# Try it
Your job is to copy the data that follows exactly, every line included.

# Entries supplied
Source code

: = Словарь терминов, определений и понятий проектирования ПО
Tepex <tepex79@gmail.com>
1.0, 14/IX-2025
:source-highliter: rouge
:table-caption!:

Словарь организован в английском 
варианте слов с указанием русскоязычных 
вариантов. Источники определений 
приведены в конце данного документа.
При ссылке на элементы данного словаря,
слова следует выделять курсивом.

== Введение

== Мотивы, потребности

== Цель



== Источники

# Output for this task
Source code

: = Словарь терминов, определений и понятий проектирования ПО
Tepex <tepex79@gmail.com>
1.0, 14/IX-2025
:source-highliter: rouge
:table-caption!:

Словарь организован в английском 
варианте слов с указанием русскоязычных 
вариантов. Источники определений 
приведены в конце данного документа.
При ссылке на элементы данного словаря,
слова следует выделять курсивом.

== Введение

== Мотивы, потребности

== Цель



== Источники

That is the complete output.